Jakie to smutne, że coraz częściej wracamy z pracy czy ze szkoły, ubijamy sobie poduszki i zalegamy na kanapie z laptopem na kolanach, z pilotem od telewizora w jednej ręce i czipsami w drugiej. To naprawdę STRASZNE, że na pytanie: jakie masz hobby? Odpowiadamy: No... internet/tv/muzyka (niepotrzebne skreślić). A przecież tyle cudownych rzeczy można robić poza światem wirtualnym! Pierwsza decyzja, którą dobrze jest podjąć, aby zejść z fotela to nowe zajęcie. Poważnie, zastanów się co zawsze sprawiało Ci najwięcej radochy, a potem po prostu to rób.
Nawiązywanie znajomości to jedna z tych rzeczy, które sprawiają, że człowiek nie usycha. Ja wiem, że ciężko dołączyć do nowej grupki znajomych, ale świetnym rozwiązaniem będzie dołączenie do grupy tanecznej, zdobywanie znajomości na siłowni, czy na spotkaniach blogerów/literackich/wielbicieli gier planszowych. Jeśli to jest problematyczne, to wyobraź sobie, że istnieją grupy i fora w internecie, gdzie możesz pogadać, wyrazić swoje zdanie, wymienić się fajnościami lub po prostu zainspirować. W działaniu tego typu bardzo ważny jest pierwiastek rywalizacji. Tak, tak, małe wyścigi i odrobina adrenaliny nikomu jeszcze nie zaszkodziły.
4. Zmienię nawyki!

· · · · ·

→ **Polecenia do wykonania**:
**A)** Co według tekstu o czasie wolnym jest pierwszą decyzją, którą dobrze jest podjąć, aby zejść z fotela?
**B)** Przepisz z tekstu o czasie wolnym fragment od „Nawiązywanie znajomości to” do „4. Zmienię nawyki!”.
Materiał zamieszczony poniżej nie odgrywa tu żadnej roli.

→ **Udostępniony materiał**:
· · · · ·

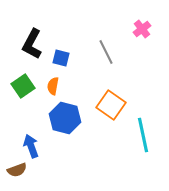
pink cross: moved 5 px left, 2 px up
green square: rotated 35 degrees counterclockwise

· · · · ·

→ **Odpowiedzi**:
**A)** Nowe zajęcie.

**B)**
Nawiązywanie znajomości to jedna z tych rzeczy, które sprawiają, że człowiek nie usycha. Ja wiem, że ciężko dołączyć do nowej grupki znajomych, ale świetnym rozwiązaniem będzie dołączenie do grupy tanecznej, zdobywanie znajomości na siłowni, czy na spotkaniach blogerów/literackich/wielbicieli gier planszowych. Jeśli to jest problematyczne, to wyobraź sobie, że istnieją grupy i fora w internecie, gdzie możesz pogadać, wyrazić swoje zdanie, wymienić się fajnościami lub po prostu zainspirować. W działaniu tego typu bardzo ważny jest pierwiastek rywalizacji. Tak, tak, małe wyścigi i odrobina adrenaliny nikomu jeszcze nie zaszkodziły.
4. Zmienię nawyki!